Problem requirements: Your answer is a copy of every line in the records where "pixels" appears.

Structured page parsing data:
=== Section Start ===

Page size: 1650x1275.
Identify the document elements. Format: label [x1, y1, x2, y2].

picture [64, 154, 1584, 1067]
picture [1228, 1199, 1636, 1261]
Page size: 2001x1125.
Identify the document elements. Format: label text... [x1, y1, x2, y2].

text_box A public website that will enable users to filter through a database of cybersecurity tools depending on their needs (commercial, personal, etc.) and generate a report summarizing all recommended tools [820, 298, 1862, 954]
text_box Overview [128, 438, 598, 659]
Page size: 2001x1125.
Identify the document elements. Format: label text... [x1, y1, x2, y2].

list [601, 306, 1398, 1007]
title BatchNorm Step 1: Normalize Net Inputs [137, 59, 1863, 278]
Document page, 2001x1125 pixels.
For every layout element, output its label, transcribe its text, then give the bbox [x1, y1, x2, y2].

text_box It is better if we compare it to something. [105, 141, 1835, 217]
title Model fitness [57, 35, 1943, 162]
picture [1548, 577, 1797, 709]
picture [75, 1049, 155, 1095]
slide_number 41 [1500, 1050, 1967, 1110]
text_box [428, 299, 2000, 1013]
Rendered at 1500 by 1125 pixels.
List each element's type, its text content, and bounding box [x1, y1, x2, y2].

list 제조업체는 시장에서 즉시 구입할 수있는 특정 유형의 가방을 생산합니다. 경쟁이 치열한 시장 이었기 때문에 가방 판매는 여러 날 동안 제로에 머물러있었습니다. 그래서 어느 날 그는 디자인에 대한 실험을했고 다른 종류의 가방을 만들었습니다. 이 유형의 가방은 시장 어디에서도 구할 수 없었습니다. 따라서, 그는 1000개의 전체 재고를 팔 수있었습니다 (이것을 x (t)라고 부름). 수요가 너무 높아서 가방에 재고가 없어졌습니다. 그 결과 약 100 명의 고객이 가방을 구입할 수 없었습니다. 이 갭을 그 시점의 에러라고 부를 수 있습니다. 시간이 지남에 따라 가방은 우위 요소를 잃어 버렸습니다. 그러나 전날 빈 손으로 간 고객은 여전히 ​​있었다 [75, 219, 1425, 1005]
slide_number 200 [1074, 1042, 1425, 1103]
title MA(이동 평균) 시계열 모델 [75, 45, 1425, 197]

=== Section End ===

Solution below:
Document page, 2001x1125 pixels.
Rendered at 1500 by 1125 pixels.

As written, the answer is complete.